What I hope to gain from this wiki is the ability to step away from any
given domain for a long period of time, and be able to be passably useful for
whatever my goals are within a short period of time. Of course this is all
vague sounding, and really depends on the domain along with the ends I am
trying to reach.

To achieve this, the system should be steadfast to:
- be able to put information in relatively easily, without too much thought
	required to its location. While location is important, Dendron makes it easy
	to relocate notes, if it becomes apparent that a different place makes more
	sense.
- be able to extract the information that is needed, meaning there is a
	high-degree in confidence in the location of the information. The idea is
	that information loses a large amount of its value when it is unfindable.
	Therefore, a relatively strict ideology should be used when determining
	where a piece of information belongs.
	- Some concepts might realistically belong to multiple domains. For instance, the concept of *access modifiers* can be found in both `C#` and `Typescript`. Therefore, this note should be abstracted to a common place, such as [[OOP|paradigm.oop]].
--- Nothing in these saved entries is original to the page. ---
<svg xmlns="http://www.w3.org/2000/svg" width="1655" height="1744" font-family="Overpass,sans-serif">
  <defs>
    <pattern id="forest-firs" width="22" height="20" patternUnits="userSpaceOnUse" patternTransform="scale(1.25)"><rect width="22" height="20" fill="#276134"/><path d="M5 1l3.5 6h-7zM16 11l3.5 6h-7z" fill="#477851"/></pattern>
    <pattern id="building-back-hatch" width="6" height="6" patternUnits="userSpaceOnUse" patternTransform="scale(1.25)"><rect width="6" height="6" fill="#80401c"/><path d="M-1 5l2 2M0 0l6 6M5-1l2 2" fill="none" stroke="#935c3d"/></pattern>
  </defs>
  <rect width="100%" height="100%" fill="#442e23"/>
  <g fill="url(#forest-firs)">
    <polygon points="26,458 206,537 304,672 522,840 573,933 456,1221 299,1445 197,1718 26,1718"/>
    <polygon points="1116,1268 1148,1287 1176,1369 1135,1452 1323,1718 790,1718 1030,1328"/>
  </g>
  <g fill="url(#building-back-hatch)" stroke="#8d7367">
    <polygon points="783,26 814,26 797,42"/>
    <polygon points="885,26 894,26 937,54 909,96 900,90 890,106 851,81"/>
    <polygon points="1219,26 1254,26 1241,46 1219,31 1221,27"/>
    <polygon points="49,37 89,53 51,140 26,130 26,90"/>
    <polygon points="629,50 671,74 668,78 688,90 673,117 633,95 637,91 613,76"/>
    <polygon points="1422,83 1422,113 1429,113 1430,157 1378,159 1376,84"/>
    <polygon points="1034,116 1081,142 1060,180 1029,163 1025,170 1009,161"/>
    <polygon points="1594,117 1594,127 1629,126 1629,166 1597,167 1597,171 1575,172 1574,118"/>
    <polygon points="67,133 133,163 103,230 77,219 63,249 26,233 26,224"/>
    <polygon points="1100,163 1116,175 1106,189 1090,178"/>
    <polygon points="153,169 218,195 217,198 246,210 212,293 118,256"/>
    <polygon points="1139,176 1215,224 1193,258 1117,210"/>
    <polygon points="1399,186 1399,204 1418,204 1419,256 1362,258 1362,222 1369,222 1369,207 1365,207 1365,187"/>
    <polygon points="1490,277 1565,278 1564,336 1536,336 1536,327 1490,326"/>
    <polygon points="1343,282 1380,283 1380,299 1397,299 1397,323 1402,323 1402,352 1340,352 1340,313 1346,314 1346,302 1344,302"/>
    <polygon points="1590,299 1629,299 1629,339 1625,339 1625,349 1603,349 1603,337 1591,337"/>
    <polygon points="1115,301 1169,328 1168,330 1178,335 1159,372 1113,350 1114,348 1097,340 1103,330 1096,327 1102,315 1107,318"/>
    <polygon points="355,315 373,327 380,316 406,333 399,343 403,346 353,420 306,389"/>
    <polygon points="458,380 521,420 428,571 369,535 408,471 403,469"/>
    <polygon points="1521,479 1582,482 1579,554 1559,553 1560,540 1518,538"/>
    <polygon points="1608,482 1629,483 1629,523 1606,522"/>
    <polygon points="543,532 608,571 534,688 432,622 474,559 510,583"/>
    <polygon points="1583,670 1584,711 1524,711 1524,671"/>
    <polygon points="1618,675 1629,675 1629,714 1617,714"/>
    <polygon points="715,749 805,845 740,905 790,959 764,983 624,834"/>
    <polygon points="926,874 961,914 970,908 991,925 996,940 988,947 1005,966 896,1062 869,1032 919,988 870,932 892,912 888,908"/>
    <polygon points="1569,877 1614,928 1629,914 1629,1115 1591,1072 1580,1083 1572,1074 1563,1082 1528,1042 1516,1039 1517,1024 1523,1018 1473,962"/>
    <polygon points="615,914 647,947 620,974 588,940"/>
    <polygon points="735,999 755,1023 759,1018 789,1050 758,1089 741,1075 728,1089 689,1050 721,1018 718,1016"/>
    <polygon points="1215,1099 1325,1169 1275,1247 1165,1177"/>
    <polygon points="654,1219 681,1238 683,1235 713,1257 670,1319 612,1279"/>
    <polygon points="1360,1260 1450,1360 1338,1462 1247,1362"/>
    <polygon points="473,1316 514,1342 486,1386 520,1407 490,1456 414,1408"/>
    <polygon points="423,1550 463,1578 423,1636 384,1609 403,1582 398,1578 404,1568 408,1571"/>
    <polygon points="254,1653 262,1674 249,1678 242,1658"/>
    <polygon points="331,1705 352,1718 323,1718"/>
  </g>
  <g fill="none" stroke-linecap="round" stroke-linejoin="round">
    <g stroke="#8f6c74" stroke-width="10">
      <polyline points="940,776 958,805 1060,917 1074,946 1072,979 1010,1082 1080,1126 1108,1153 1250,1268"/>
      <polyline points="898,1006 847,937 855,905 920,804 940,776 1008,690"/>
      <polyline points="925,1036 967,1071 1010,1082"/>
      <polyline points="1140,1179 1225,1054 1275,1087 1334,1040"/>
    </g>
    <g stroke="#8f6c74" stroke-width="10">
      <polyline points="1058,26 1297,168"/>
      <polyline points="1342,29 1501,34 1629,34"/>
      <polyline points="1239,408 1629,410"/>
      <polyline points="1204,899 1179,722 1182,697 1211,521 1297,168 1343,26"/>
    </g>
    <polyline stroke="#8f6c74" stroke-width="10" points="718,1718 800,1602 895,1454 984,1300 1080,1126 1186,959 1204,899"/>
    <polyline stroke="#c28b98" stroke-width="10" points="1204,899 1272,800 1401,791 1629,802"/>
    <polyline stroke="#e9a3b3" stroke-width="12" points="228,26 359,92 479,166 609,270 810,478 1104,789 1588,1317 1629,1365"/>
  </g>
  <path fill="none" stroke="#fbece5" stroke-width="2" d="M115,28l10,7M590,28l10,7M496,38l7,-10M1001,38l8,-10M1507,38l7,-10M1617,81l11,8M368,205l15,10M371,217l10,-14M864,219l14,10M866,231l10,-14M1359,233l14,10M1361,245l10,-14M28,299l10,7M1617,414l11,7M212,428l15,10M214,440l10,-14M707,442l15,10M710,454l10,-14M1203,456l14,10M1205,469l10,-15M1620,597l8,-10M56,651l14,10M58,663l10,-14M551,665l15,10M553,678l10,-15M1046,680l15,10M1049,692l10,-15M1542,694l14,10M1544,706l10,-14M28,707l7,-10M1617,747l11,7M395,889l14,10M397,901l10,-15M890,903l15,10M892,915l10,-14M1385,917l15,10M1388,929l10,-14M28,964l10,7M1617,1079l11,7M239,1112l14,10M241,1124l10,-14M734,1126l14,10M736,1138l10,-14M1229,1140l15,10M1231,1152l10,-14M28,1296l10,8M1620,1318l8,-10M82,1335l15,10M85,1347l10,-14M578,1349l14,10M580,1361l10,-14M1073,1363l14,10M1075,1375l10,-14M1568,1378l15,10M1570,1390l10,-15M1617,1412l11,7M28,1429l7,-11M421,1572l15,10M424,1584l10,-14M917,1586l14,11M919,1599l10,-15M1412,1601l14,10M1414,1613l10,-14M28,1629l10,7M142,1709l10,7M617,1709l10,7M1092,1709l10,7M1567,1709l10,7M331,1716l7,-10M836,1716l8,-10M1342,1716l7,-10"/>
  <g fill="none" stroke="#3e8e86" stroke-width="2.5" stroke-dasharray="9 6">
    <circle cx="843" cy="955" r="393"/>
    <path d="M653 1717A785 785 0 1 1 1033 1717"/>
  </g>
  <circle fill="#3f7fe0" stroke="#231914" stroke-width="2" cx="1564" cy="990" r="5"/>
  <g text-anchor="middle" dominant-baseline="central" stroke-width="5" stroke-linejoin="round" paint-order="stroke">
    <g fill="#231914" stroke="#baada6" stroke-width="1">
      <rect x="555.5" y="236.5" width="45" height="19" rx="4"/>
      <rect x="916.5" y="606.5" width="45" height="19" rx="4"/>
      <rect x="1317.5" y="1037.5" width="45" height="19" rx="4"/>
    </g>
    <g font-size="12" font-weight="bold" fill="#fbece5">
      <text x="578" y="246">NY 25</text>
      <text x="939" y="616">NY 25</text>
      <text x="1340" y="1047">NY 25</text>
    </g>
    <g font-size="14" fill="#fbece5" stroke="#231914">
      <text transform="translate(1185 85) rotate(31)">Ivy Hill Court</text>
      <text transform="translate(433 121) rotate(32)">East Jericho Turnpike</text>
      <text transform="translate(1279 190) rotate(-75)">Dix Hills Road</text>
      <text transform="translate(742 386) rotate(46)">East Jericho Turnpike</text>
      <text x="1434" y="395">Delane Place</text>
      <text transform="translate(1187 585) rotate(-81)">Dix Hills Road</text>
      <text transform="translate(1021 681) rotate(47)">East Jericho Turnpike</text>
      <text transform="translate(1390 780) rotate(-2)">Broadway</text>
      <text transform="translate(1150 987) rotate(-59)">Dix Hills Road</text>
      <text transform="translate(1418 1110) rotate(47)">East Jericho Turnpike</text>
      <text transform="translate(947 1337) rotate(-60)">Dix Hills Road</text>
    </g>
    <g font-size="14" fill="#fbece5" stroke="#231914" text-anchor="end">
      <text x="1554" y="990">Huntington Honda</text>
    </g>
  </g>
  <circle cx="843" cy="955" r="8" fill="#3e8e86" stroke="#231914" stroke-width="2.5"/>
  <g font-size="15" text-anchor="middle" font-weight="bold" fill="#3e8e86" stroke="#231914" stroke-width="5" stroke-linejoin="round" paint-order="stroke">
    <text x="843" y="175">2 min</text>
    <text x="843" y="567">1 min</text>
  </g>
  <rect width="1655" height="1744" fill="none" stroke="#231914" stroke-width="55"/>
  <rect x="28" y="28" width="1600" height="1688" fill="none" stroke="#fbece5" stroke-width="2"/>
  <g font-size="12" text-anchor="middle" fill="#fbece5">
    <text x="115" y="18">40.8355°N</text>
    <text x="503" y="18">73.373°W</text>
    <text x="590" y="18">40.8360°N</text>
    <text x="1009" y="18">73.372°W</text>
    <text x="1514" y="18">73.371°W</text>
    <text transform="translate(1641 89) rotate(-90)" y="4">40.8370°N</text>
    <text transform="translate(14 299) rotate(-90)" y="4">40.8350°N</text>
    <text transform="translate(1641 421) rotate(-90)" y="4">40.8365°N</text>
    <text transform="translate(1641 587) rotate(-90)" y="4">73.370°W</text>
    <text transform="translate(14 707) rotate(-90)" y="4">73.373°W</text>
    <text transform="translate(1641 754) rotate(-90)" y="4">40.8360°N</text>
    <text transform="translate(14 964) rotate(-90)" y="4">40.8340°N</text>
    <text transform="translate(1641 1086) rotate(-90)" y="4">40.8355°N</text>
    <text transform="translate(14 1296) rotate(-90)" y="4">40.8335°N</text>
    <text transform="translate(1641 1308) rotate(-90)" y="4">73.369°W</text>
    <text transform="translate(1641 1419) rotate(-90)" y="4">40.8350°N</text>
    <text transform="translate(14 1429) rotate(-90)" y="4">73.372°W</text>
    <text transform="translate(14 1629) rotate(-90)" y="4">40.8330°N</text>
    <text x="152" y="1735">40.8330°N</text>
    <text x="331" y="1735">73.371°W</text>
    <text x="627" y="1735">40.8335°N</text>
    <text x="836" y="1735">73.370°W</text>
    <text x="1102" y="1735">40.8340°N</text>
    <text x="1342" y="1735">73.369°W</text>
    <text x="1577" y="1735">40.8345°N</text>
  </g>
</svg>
This Dendron notebook is the sister vault to the general [Second Brain](https://thoughts.kyletycholiz.com).

## Tags
Throughout the garden, I have made use of tags, which give semantic meaning to the pieces of information.
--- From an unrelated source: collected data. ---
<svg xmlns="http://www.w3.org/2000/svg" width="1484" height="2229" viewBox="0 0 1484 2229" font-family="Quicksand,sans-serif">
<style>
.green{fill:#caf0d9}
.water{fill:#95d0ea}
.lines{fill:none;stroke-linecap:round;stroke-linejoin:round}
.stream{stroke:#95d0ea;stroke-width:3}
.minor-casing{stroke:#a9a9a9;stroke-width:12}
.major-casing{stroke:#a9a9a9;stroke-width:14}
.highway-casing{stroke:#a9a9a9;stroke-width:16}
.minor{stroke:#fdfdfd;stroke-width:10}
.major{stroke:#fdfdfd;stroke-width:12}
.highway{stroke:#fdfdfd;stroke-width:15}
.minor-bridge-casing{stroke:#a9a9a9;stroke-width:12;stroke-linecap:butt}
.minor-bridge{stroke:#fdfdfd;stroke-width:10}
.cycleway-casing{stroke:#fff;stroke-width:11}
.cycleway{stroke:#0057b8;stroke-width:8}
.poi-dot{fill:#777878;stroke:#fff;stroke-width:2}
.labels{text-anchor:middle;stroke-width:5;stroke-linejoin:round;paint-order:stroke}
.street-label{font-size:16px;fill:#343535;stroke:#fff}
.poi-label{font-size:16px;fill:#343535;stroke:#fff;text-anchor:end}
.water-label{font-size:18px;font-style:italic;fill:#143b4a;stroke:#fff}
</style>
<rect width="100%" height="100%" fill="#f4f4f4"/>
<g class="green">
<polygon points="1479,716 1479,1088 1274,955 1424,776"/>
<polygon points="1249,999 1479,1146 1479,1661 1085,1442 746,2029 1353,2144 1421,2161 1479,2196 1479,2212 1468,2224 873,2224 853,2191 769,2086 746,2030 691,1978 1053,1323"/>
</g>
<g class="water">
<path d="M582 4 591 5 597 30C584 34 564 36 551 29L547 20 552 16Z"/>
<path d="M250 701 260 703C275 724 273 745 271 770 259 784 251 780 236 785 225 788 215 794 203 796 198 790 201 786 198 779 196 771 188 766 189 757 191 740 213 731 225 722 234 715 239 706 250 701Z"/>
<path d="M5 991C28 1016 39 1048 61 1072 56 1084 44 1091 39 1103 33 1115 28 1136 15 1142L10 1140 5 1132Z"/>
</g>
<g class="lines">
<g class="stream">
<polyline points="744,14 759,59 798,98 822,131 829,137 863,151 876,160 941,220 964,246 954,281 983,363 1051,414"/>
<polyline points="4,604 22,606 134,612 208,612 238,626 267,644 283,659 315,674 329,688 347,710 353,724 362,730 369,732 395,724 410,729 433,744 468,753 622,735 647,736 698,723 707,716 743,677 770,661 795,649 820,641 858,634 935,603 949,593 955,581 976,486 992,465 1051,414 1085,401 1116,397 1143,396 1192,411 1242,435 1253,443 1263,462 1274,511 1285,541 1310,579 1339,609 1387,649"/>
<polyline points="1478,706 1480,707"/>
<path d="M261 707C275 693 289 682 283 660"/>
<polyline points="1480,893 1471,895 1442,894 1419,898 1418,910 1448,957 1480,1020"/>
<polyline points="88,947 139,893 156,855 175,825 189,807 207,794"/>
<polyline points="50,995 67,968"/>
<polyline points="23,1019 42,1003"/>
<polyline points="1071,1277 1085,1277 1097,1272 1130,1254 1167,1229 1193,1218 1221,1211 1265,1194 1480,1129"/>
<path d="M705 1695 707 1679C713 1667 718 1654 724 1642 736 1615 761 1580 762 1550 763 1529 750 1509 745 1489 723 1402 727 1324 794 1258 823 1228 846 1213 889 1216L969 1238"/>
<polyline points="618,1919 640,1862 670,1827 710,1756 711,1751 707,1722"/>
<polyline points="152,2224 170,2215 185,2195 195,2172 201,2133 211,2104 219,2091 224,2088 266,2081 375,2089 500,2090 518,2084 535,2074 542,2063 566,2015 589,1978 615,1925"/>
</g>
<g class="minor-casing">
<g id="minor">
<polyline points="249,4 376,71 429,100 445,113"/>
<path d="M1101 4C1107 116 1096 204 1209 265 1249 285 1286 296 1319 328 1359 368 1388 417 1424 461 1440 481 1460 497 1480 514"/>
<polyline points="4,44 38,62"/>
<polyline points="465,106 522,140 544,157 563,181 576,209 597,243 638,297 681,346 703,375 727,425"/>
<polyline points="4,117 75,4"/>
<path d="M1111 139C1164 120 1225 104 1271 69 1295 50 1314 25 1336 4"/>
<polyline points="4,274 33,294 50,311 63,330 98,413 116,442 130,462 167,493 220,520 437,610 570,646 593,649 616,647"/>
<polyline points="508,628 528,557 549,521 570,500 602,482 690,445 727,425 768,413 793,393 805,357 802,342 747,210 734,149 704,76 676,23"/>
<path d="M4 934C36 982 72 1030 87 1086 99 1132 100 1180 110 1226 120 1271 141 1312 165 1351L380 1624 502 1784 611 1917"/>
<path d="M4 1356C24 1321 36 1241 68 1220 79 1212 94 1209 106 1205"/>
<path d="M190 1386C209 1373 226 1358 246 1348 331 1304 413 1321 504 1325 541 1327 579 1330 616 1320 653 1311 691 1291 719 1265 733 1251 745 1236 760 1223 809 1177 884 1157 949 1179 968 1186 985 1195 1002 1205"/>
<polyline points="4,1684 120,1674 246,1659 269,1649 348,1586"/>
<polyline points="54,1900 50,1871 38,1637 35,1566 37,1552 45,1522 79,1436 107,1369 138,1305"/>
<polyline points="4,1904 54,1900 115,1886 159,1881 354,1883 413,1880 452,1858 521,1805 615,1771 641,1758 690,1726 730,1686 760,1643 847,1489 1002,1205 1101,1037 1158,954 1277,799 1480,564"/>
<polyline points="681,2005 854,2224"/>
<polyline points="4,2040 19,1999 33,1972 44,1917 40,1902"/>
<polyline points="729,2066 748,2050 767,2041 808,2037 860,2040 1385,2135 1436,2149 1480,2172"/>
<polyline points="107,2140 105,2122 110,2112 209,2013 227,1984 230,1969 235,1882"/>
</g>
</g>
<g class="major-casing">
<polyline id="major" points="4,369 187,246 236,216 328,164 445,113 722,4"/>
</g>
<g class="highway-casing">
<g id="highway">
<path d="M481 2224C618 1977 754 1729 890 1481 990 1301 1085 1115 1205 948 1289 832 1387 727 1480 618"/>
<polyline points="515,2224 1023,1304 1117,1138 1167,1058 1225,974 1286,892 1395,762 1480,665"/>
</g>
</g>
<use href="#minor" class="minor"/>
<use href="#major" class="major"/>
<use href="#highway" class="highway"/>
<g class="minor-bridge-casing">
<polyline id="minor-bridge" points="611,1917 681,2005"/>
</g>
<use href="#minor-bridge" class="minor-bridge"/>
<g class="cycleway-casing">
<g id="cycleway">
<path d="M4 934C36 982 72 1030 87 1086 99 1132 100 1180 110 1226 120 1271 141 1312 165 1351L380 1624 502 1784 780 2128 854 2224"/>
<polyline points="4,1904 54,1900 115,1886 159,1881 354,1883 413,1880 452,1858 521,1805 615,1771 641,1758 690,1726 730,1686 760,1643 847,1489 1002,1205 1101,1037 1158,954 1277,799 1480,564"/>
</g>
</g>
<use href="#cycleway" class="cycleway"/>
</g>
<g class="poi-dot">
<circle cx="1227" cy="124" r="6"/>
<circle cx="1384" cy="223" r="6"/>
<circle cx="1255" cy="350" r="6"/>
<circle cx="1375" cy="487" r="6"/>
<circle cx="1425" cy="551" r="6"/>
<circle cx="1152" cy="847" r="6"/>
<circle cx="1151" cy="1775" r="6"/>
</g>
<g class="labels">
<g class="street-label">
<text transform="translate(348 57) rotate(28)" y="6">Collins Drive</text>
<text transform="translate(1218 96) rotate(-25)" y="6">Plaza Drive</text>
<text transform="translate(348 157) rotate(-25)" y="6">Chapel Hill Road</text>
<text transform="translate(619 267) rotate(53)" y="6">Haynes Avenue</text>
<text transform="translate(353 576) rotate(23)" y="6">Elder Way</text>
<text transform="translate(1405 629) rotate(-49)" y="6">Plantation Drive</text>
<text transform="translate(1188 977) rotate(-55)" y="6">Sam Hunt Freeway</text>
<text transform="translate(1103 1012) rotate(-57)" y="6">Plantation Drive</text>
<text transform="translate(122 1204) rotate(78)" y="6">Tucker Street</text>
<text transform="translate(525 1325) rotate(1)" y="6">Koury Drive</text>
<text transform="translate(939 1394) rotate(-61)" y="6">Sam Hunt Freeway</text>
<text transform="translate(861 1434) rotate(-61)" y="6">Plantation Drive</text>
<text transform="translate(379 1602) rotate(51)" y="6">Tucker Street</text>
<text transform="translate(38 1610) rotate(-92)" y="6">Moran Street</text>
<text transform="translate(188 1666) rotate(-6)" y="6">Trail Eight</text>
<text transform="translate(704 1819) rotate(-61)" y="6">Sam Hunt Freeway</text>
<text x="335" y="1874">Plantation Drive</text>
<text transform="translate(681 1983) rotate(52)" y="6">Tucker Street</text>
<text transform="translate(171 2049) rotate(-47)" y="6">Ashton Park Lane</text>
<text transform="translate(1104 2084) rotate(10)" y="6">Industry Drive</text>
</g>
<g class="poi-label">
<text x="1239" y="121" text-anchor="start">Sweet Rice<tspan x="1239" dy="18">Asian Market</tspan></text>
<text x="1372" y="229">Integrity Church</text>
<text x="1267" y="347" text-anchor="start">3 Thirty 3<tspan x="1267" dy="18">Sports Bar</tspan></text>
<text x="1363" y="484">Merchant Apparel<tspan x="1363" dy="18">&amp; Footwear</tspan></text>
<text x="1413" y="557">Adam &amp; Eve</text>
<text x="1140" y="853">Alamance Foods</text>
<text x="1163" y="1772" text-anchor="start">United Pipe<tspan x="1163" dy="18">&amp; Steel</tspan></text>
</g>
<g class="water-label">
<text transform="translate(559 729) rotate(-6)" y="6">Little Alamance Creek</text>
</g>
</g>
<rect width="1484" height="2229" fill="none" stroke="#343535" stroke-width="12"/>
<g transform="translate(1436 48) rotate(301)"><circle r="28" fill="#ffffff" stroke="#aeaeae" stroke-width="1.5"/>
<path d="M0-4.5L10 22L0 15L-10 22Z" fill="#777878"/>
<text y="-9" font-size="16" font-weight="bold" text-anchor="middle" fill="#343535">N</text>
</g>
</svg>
- `ex.` - Denotes an *example* of the preceding piece of information
- `spec:` - Specifies that the preceding information has some degree of *speculation* to it, and may not be 100% factual. Ideally this gets clarified over time as my understanding develops. I try to go back after I have better understood the topic and clear out the notes of `spec:` tags
- `anal:` - Denotes an *analogy* of the preceding information. When I can, I attempt to link concepts to others that I have previously learned.
- `mn:` - Denotes a *mnemonic*
- `expl:` - Denotes an *explanation*

## Resources
### UE (Unexamined) Resources
Often, I come across sources of information that I believe to be high-quality. They may be recommendations or found in some other way. No matter their origin, I may be in a position where I don't have the time to fully examine them (and properly extract notes), or I may not require the information at that moment in time. In cases like these, I will add reference to a section of the note called **UE Resources**. The idea is that in the future when I am ready to examine them, I have a list of resources that I can start with. This is an alternative strategy to compiling browser bookmarks, which I've found can quickly become untenable.

### E (Examined) Resources
Once a resource has been thoroughly examined and has been mined for notes, it will be moved from *UE Resources* to *E Resources*. This is to indicate that (in my own estimation), there is nothing more to be gained from the resource that is not already in the note.

### Resources
This heading is for inexhaustible resources. 
- A prime example would be a quality website that continually posts articles.  - Another example would be a tool, such as software that measures frequencies in a room to help acoustically treat it.